## Complete the following
1 > In the Pascoe biography, at which hospital did Pascoe train in medicine?
2 > Pick up the Pascoe biography after its final sentence and carry it forward.

## Text shown
[Start of section]

British naval surgeon and entomologist. Born in Penzance, Cornwall, Pascoe trained in medicine at St. Bartholomew's Hospital in London. He went on to become a naval surgeon, serving in Australia, the West Indies and the Mediterranean, and later travelled to make entomological collections.
After marrying Mary Glasson in the early 1840s Pascoe left the navy and settled on land at Trewhiddle near St. Austell. Mary owned land leased to a china clay company and the couple were well off. They had four children, but Pascoe was left a widower in 1851 and moved to London, sharing their upbringing with his mother-in-law. He gained a reputation as an entomologist (though his first scientific paper was in the Botanical Gazette in 1850), travelling to North Africa, South America and Europe on collecting expeditions, sometimes accompanied by his daughters, and also gathering plant material. He mostly worked with collections of insects made by others, however, as his own were not terribly good. He listed insect species collected by Alfred Russel Wallace, P. Bouchard and Robert Templeton, for example.

[End of section]

## Data excerpts
[Start of section]

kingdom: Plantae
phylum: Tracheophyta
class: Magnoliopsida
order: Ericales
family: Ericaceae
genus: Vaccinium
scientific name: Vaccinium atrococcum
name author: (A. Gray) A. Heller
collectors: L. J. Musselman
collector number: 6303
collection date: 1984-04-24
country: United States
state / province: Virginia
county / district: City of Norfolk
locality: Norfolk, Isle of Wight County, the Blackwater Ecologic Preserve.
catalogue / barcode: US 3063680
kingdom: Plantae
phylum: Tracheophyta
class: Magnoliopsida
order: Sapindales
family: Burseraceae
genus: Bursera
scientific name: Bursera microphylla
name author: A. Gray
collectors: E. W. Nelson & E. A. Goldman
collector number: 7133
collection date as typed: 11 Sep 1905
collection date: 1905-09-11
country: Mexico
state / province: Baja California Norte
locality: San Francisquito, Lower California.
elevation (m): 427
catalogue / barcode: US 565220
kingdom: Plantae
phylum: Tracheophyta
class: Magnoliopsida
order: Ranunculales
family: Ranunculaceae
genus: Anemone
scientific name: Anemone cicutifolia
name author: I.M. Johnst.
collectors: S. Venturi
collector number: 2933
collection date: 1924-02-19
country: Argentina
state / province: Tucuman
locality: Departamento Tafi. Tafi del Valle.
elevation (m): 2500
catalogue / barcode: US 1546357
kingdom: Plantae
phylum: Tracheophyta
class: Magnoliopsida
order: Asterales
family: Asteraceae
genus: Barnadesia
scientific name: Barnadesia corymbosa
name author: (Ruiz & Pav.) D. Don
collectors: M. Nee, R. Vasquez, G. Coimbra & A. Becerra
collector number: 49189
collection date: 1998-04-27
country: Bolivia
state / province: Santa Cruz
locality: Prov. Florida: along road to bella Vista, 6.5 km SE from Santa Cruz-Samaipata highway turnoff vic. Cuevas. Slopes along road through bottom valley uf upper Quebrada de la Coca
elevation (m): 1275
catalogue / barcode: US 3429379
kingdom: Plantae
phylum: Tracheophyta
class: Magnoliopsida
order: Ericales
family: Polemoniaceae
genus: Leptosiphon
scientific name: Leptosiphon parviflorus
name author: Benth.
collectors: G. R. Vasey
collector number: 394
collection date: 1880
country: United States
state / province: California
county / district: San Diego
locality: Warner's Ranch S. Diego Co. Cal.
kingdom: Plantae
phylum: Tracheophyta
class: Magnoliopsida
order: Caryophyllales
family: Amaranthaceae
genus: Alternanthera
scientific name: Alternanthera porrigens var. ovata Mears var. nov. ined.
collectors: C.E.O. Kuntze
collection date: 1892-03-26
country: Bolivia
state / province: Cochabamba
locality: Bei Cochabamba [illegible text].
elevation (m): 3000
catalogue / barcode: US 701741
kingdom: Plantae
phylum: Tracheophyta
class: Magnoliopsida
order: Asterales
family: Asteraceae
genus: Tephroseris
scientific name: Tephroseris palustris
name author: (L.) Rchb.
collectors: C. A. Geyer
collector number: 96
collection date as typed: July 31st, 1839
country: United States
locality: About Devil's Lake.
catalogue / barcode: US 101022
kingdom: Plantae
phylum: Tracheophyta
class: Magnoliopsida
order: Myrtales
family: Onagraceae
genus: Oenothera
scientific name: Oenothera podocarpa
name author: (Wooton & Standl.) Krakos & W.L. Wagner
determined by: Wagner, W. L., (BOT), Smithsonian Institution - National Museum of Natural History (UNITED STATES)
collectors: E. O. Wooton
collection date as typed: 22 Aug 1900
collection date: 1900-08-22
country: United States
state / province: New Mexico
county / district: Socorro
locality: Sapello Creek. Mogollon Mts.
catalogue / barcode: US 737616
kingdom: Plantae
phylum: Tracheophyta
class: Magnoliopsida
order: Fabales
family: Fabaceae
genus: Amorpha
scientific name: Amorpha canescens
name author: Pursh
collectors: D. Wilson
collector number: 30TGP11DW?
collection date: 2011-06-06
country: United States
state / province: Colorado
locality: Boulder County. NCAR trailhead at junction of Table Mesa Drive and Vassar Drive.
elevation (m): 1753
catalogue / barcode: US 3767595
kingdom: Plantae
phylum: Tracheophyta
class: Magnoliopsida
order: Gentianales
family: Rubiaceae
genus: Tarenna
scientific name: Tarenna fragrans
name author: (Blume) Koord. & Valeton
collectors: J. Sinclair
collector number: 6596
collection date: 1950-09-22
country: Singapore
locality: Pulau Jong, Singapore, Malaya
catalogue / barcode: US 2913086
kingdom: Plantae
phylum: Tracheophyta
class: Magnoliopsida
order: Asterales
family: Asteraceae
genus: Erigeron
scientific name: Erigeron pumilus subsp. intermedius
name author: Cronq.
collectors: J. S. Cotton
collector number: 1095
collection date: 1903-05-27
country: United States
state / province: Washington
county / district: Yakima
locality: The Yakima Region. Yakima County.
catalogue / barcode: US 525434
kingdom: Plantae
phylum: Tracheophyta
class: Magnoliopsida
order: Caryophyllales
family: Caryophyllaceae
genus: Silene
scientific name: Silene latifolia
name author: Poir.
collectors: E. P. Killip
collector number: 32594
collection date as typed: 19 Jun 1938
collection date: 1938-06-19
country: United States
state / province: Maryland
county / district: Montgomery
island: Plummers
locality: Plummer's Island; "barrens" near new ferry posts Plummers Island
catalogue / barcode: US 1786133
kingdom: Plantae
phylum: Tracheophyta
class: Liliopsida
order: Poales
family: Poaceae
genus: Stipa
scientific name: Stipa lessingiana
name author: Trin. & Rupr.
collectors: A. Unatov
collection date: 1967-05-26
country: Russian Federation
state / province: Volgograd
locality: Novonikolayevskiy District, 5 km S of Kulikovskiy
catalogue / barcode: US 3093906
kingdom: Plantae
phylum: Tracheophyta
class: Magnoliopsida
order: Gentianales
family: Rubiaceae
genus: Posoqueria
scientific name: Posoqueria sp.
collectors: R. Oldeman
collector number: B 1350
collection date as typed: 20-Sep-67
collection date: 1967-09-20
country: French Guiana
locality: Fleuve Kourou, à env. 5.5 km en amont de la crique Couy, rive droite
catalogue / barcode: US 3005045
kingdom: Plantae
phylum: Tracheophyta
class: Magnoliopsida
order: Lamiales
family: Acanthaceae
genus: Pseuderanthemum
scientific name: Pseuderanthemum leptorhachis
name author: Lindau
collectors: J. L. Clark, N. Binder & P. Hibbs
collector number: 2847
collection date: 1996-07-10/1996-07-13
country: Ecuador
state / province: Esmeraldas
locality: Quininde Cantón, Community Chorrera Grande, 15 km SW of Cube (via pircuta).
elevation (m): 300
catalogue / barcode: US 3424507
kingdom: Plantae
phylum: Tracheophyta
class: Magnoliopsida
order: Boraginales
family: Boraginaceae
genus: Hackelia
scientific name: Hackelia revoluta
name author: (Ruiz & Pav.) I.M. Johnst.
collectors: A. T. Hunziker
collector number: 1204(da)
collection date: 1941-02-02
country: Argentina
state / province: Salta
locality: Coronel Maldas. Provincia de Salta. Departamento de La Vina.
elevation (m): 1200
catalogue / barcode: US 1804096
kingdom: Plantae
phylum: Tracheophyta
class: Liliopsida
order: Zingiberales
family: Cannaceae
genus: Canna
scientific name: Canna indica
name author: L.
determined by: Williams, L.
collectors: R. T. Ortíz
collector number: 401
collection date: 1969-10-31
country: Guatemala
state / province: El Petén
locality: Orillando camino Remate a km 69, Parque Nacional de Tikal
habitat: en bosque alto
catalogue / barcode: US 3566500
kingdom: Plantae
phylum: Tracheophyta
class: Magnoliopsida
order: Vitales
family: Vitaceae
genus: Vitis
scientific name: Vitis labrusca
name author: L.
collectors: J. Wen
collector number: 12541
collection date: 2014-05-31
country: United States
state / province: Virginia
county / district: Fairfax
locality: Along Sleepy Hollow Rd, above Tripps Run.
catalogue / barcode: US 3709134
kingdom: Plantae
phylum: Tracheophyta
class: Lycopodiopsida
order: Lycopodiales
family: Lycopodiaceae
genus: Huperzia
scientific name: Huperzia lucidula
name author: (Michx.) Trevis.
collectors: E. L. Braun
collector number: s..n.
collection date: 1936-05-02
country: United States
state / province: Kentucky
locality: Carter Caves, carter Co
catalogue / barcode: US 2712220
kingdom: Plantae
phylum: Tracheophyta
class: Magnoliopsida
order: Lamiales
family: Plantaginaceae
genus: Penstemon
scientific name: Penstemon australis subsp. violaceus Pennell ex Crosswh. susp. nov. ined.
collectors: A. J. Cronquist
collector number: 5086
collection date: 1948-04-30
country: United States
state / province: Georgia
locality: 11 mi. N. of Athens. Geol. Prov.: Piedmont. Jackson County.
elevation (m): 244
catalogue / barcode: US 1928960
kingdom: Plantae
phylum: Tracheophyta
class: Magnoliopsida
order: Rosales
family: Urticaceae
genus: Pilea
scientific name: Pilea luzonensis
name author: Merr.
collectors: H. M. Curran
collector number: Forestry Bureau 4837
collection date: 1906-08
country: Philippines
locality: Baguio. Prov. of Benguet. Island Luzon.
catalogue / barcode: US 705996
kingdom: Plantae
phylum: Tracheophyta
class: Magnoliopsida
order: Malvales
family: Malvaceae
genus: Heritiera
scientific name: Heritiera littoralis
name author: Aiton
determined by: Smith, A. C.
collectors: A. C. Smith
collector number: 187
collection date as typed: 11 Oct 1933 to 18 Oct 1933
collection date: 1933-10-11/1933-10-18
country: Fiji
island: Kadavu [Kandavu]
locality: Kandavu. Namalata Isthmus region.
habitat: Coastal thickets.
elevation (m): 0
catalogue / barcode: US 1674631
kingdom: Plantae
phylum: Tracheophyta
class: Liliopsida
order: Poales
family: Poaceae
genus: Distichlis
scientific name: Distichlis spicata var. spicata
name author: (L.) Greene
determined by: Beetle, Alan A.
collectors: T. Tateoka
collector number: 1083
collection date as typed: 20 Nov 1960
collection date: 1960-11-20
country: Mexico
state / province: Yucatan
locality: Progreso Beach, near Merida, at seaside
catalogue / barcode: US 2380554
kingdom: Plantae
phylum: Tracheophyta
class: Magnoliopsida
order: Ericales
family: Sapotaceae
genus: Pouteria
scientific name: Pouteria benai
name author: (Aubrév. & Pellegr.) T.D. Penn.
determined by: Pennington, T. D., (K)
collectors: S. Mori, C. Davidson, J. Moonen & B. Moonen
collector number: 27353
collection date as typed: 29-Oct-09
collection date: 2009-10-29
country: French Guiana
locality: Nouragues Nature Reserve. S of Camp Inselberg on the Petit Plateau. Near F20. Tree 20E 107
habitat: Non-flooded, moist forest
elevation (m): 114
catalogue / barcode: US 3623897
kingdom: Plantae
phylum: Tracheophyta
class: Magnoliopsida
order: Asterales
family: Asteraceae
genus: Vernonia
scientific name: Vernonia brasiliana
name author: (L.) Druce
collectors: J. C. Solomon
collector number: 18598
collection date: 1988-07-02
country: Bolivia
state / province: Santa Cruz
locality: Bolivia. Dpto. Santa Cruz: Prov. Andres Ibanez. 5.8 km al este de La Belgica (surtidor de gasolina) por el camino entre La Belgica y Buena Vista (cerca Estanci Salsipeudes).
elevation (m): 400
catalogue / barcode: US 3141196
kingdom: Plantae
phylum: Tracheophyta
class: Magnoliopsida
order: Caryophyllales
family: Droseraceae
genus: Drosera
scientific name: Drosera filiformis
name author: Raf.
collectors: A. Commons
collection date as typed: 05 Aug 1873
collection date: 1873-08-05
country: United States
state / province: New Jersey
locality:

[End of section]

## Results for the exercise
1 > St. Bartholomew's Hospital in London.

2 >
Pascoe was a Fellow of the Entomological Society and of the Linnean Society (from 1852). A correspondent of Charles Darwin, he supported the theory of evolution, but did not believe in natural selection. Pascoe spent his later years in Sussex, at Tunbridge Wells and Brighton. His entomological collections were passed to the Natural History Museum in London, while his botanical specimens have been dispersed to many herbaria.